## Task statement:
All lines at and after the one containing "it's time to put an end to it with blackout", up to the end of the listing below, are to be printed exactly, with the pictures omitted.

## Input:
━━━━━━
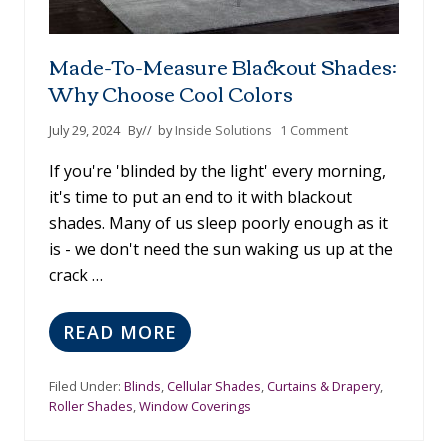
Made-To-Measure Blackout Shades:
Why Choose Cool Colors
July 29, 2024
By
// by
Inside Solutions
1 Comment
If you're 'blinded by the light' every morning,
it's time to put an end to it with blackout
shades. Many of us sleep poorly enough as it
is - we don't need the sun waking us up at the
crack …
READ MORE
M
A
D
Filed Under:
Blinds
,
Cellular Shades
,
Curtains & Drapery
,
E
Roller Shades
,
Window Coverings
-
T
O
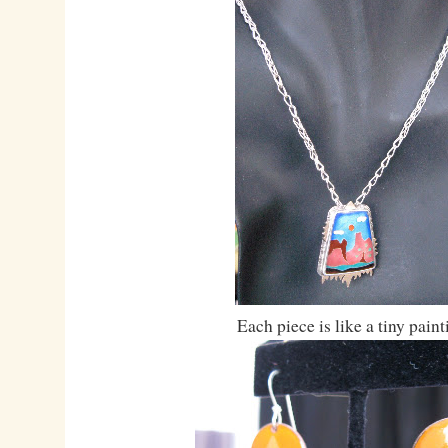
Each piece is like a tiny paint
━━━━━━
## Written answer:
it's time to put an end to it with blackout
shades. Many of us sleep poorly enough as it
is - we don't need the sun waking us up at the
crack …
READ MORE
M
A
D
Filed Under:
Blinds
,
Cellular Shades
,
Curtains & Drapery
,
E
Roller Shades
,
Window Coverings
-
T
O
Each piece is like a tiny paint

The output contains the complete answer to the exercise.